Activity -> Could you set down the lines below, from the one containing "Бронирование — напрямую" through the final line, exactly as written?

=======

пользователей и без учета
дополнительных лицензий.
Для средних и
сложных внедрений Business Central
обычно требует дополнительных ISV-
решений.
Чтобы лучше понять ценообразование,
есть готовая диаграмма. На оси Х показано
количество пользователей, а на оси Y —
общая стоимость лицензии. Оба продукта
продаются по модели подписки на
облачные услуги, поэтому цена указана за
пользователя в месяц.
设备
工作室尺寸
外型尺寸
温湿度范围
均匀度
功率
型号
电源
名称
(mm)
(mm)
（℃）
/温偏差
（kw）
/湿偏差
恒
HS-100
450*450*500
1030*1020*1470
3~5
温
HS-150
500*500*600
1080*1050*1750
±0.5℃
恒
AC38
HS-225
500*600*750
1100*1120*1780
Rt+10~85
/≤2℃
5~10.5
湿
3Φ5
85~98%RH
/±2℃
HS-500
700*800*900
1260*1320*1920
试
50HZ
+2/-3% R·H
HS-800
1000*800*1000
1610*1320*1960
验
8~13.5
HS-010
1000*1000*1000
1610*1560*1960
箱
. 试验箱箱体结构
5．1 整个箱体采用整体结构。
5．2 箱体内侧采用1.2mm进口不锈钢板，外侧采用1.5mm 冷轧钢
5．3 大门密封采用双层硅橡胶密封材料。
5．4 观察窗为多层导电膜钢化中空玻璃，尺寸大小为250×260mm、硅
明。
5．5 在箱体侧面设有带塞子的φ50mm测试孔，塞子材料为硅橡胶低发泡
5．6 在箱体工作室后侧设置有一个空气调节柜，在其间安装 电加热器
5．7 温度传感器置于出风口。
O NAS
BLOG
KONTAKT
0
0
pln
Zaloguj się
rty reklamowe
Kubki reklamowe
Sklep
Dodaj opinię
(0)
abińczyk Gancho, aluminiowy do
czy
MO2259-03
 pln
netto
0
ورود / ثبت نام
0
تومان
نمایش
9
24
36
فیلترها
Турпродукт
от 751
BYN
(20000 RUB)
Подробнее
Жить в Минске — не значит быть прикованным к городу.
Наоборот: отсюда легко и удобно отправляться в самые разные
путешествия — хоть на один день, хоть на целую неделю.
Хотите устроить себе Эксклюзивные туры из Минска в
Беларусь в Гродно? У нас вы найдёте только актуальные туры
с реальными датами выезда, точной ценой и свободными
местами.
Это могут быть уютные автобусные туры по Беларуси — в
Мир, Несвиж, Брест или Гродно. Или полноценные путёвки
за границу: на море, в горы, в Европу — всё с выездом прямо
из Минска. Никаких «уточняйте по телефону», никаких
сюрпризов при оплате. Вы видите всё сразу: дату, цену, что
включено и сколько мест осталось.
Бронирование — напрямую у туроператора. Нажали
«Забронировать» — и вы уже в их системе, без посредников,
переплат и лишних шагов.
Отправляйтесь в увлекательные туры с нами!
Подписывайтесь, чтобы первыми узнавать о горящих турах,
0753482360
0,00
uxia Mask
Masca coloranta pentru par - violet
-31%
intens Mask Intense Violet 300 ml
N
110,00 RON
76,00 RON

=======

Answer to this exercise ->
Бронирование — напрямую у туроператора. Нажали
«Забронировать» — и вы уже в их системе, без посредников,
переплат и лишних шагов.
Отправляйтесь в увлекательные туры с нами!
Подписывайтесь, чтобы первыми узнавать о горящих турах,
0753482360
0,00
uxia Mask
Masca coloranta pentru par - violet
-31%
intens Mask Intense Violet 300 ml
N
110,00 RON
76,00 RON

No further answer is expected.